Prof. Akirav has completed hers PhD from the University of Haifa and postdoctoral studies from the Weizmann Institute of Science in Israel. She is the director of the learning and Mmeory lab since 2006 at the department of Psychology, University of Haifa.


The formation of a fear memory following a traumatic event is an important mechanism for the subsequent development of post-traumatic stress disorder (PTSD). PTSD is different from other psychiatric disorders, in that it has a very clear point of onset. Hence, it seems that what we do in the first few hours after exposure to the traumatic event might have the potential to dramatically alter the trajectory of PTSD. We aimed to examine whether intervention in the first few hours after trauma exposure using cannabinoids would prevent stress-induced alterations in extinction and plasticity. Maladaptive synaptic plasticity processes in response to specific external challenges are believed to underlie disorders such as PTSD. Growing attention has been focused on striatal plasticity which regulates mood and motivation, as well as fear-related behaviors after stress exposure. We show that exposure to an emotional trauma impairs extinction and plasticity in the fear circuit (hippocampus, nucleus accumbens and amygdala) and that these effects are prevented by enhancing endocannabinoid signalling. The preventive effects were found to be associated with alterations in cannabinoid CB1 and glucocorticoid receptors (GR) in the brain's fear circuit.

*WHAT THIS EXERCISE ASKS*:
A: Name every brain region that the profile of Prof. Akirav lists as part of the fear circuit.
B: Reproduce everything in the profile of Prof. Akirav from "Prof. Akirav has" down to "University of Haifa.".
C: Answer these questions from the profile of Prof. Akirav:
(i) Where did she complete her postdoctoral studies?
(ii) Since what year has she directed the lab?
(iii) What kind of signalling, when enhanced, prevented the effects of emotional trauma on extinction and plasticity?

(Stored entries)
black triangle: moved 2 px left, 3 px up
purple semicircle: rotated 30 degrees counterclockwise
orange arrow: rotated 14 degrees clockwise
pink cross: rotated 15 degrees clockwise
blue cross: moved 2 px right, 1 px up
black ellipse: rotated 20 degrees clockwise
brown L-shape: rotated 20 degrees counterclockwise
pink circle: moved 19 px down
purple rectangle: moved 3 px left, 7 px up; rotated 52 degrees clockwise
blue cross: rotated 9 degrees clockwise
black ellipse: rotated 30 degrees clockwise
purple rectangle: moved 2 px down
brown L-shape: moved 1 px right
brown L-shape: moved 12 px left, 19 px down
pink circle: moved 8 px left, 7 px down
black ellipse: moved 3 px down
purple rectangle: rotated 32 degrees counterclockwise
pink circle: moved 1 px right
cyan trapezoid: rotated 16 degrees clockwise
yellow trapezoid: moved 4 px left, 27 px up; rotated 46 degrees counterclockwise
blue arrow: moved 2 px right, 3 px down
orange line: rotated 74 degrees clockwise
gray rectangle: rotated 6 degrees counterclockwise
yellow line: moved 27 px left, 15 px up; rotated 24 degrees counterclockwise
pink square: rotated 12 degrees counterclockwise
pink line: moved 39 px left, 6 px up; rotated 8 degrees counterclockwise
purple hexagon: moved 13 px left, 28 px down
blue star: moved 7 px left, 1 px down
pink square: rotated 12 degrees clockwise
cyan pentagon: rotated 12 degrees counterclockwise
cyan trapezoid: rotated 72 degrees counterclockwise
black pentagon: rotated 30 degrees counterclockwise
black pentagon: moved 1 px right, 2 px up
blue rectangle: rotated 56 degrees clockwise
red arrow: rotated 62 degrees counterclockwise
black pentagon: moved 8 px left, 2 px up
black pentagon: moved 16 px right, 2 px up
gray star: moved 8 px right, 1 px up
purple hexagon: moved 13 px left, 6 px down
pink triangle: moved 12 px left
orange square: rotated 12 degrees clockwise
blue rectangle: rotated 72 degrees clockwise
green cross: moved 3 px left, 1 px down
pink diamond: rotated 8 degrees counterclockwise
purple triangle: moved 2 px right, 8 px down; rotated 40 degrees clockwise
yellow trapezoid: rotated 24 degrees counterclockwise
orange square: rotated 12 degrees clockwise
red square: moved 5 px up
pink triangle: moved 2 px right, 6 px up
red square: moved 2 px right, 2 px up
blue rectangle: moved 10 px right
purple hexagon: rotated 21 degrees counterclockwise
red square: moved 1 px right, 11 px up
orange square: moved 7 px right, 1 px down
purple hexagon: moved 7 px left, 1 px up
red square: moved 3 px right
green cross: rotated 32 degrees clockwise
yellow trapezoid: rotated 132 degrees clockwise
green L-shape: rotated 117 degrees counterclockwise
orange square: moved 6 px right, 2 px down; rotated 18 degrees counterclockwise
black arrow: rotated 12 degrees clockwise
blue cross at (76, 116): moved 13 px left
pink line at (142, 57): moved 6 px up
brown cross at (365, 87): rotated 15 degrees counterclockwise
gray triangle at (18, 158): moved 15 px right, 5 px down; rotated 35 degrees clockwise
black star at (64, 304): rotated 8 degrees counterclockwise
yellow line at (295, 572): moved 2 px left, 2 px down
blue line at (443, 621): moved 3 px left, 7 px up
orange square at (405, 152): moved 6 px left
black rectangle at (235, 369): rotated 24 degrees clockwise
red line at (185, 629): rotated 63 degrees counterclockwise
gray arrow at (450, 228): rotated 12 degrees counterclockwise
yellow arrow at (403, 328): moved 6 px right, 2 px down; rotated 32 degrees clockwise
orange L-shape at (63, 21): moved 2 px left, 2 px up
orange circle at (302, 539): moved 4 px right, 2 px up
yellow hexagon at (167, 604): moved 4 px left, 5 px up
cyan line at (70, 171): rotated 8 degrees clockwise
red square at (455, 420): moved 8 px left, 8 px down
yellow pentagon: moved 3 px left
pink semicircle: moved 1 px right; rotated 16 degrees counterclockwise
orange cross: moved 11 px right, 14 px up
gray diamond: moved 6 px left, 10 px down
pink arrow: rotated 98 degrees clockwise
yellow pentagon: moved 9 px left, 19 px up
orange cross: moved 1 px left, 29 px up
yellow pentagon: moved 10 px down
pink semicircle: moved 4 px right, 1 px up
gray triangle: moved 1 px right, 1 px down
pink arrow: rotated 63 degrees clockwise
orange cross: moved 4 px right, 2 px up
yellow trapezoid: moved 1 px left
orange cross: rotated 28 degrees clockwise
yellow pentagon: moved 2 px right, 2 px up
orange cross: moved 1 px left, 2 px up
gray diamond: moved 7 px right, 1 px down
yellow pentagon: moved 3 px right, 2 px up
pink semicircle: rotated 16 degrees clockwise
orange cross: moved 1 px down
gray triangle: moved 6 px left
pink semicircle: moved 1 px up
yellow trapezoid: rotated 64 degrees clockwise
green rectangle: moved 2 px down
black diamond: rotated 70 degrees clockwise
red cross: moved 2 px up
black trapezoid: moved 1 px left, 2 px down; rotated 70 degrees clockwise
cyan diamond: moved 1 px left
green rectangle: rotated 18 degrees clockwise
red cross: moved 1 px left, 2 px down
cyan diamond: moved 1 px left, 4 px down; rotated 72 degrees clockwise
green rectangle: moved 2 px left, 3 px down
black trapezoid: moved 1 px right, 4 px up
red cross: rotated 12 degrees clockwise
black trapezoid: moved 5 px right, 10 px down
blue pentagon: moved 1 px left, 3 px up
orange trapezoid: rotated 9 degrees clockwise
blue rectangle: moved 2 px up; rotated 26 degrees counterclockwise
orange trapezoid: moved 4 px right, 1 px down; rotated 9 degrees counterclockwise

*TASK RESPONSES*:
A: hippocampus, nucleus accumbens, amygdala

B:
Prof. Akirav has completed hers PhD from the University of Haifa and postdoctoral studies from the Weizmann Institute of Science in Israel. She is the director of the learning and Mmeory lab since 2006 at the department of Psychology, University of Haifa.

C:
(i) At the Weizmann Institute of Science in Israel
(ii) 2006
(iii) Endocannabinoid signalling